(Supplied material begins)

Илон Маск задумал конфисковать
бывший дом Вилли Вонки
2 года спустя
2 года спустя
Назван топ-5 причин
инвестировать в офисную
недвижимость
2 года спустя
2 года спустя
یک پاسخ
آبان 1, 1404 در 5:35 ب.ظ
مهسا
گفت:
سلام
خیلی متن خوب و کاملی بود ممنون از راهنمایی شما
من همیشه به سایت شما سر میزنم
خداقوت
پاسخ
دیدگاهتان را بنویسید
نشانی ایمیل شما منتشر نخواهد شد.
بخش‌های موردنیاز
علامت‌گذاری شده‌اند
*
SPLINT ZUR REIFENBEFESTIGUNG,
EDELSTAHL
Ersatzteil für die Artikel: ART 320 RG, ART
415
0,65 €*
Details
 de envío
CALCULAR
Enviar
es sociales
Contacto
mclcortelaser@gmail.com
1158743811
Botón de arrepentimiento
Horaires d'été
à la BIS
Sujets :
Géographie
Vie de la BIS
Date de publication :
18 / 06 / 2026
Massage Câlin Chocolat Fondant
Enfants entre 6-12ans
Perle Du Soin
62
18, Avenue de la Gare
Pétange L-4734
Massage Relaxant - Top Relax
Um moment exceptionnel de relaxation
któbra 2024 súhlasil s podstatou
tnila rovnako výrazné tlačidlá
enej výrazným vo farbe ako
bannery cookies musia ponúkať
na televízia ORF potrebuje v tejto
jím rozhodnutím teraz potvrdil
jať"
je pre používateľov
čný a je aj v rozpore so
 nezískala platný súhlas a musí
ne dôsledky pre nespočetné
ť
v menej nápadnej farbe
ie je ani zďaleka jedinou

(Supplied material ends)

### The task
Please copy the text of all the records above line for line, keeping every character unchanged.

### Solution
Илон Маск задумал конфисковать
бывший дом Вилли Вонки
2 года спустя
2 года спустя
Назван топ-5 причин
инвестировать в офисную
недвижимость
2 года спустя
2 года спустя
یک پاسخ
آبان 1, 1404 در 5:35 ب.ظ
مهسا
گفت:
سلام
خیلی متن خوب و کاملی بود ممنون از راهنمایی شما
من همیشه به سایت شما سر میزنم
خداقوت
پاسخ
دیدگاهتان را بنویسید
نشانی ایمیل شما منتشر نخواهد شد.
بخش‌های موردنیاز
علامت‌گذاری شده‌اند
*
SPLINT ZUR REIFENBEFESTIGUNG,
EDELSTAHL
Ersatzteil für die Artikel: ART 320 RG, ART
415
0,65 €*
Details
 de envío
CALCULAR
Enviar
es sociales
Contacto
mclcortelaser@gmail.com
1158743811
Botón de arrepentimiento
Horaires d'été
à la BIS
Sujets :
Géographie
Vie de la BIS
Date de publication :
18 / 06 / 2026
Massage Câlin Chocolat Fondant
Enfants entre 6-12ans
Perle Du Soin
62
18, Avenue de la Gare
Pétange L-4734
Massage Relaxant - Top Relax
Um moment exceptionnel de relaxation
któbra 2024 súhlasil s podstatou
tnila rovnako výrazné tlačidlá
enej výrazným vo farbe ako
bannery cookies musia ponúkať
na televízia ORF potrebuje v tejto
jím rozhodnutím teraz potvrdil
jať"
je pre používateľov
čný a je aj v rozpore so
 nezískala platný súhlas a musí
ne dôsledky pre nespočetné
ť
v menej nápadnej farbe
ie je ani zďaleka jedinou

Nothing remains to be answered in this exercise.